**What you have to do:** Taking the listing below, restate word for word each line from the line with "37: (435, 422)" to the line with "53: (601, 476)", ends included, and stop there.
Content starts
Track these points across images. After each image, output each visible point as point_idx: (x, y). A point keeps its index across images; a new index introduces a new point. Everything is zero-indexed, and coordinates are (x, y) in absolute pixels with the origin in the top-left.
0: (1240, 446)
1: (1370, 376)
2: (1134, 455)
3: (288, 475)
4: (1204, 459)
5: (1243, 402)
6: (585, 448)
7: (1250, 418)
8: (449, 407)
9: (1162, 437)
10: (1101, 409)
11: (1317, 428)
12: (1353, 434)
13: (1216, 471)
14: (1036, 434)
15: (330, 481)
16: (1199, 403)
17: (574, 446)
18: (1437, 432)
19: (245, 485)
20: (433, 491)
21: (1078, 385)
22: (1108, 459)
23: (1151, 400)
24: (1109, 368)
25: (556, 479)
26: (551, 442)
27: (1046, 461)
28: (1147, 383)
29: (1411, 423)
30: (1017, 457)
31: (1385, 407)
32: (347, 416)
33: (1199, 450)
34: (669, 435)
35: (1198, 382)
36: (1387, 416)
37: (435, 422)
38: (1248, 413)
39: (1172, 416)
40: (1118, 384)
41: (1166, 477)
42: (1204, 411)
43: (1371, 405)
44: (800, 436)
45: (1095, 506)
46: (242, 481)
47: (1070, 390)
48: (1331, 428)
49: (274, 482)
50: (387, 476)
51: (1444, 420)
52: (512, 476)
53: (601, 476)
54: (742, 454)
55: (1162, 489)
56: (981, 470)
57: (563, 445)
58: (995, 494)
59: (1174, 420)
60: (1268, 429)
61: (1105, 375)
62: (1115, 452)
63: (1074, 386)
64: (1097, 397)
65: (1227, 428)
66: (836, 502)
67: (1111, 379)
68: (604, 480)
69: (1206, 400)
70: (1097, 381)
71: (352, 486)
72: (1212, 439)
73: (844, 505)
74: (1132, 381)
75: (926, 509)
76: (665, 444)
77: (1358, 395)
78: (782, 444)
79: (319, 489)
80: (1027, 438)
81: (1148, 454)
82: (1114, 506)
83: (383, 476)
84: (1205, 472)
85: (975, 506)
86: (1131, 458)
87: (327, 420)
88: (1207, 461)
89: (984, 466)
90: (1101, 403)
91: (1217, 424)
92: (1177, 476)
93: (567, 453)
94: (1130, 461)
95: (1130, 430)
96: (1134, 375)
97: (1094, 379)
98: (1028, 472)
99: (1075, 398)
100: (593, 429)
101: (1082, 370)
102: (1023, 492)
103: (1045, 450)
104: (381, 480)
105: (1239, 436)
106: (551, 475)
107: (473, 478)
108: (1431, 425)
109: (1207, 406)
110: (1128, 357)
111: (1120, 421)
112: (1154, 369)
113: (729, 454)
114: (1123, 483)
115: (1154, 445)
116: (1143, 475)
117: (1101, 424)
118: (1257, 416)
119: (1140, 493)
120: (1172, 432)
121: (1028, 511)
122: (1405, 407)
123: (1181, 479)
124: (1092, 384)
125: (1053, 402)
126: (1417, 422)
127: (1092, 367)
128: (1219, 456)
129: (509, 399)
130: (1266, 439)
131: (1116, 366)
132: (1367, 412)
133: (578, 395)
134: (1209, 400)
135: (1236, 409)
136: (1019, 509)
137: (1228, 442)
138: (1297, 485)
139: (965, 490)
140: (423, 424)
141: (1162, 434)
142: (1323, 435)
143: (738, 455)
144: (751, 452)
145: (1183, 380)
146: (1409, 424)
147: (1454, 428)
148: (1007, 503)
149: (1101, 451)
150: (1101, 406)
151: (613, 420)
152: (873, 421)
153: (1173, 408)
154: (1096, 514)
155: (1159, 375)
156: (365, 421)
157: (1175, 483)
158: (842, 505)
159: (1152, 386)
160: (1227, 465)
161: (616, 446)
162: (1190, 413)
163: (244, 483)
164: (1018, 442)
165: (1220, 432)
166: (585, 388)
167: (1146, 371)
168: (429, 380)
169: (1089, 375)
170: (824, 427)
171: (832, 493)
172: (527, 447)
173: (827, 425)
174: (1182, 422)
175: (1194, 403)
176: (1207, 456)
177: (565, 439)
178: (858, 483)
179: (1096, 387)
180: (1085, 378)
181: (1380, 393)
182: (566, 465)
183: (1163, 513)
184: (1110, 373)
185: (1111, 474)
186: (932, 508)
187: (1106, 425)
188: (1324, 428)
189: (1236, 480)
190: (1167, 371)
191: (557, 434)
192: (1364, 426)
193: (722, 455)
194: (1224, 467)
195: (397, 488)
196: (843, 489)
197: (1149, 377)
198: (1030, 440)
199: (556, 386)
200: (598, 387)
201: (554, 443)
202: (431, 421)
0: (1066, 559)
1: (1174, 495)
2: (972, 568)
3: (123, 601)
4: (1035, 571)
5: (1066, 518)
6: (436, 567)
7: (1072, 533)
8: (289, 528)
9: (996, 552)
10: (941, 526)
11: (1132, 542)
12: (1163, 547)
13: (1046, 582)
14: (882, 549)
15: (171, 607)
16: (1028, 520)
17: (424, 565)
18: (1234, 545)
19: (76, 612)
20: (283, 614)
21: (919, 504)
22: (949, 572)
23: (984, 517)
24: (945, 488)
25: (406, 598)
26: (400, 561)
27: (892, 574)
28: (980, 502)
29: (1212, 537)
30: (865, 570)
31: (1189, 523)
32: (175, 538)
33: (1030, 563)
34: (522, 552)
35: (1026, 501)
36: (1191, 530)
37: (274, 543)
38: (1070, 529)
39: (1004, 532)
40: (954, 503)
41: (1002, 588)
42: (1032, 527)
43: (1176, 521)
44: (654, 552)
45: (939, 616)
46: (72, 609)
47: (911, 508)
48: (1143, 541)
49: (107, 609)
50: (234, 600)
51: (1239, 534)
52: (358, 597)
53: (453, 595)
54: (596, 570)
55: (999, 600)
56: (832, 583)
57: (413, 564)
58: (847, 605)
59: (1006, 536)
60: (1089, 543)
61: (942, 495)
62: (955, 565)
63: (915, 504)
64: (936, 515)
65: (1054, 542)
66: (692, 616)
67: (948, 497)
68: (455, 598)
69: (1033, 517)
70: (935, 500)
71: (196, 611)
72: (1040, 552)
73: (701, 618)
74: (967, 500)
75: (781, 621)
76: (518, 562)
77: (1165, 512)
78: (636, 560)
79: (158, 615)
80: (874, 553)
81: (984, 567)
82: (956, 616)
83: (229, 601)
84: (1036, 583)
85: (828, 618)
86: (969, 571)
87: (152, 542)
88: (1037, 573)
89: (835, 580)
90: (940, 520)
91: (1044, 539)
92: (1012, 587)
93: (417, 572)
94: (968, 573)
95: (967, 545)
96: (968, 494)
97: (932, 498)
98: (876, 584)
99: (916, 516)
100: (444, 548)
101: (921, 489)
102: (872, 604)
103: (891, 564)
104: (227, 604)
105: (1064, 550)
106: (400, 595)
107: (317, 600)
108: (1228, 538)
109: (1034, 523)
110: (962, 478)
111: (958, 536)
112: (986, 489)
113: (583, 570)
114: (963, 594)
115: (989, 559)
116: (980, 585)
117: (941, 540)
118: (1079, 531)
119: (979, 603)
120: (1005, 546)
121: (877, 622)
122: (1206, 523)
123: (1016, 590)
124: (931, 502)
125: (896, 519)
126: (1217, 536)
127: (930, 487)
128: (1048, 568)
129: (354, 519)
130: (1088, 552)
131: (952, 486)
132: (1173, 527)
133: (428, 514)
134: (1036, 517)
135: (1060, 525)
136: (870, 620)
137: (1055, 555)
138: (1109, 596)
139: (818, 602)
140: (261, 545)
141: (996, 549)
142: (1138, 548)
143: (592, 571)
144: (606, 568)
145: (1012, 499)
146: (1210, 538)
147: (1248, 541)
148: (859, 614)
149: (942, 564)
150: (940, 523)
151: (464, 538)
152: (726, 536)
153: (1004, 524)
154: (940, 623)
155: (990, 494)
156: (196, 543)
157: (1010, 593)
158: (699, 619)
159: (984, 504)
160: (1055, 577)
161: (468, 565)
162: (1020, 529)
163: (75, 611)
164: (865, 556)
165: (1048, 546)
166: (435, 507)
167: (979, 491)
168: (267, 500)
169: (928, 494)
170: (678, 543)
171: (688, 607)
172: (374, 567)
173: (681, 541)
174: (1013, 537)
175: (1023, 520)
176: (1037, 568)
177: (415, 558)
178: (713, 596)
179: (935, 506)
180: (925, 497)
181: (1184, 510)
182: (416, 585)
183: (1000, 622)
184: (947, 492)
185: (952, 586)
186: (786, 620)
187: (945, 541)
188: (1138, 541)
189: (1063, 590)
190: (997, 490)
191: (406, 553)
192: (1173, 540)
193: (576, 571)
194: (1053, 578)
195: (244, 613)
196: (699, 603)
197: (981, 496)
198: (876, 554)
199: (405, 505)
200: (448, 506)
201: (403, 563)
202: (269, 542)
Content ends
**Result of the task:**
37: (435, 422)
38: (1248, 413)
39: (1172, 416)
40: (1118, 384)
41: (1166, 477)
42: (1204, 411)
43: (1371, 405)
44: (800, 436)
45: (1095, 506)
46: (242, 481)
47: (1070, 390)
48: (1331, 428)
49: (274, 482)
50: (387, 476)
51: (1444, 420)
52: (512, 476)
53: (601, 476)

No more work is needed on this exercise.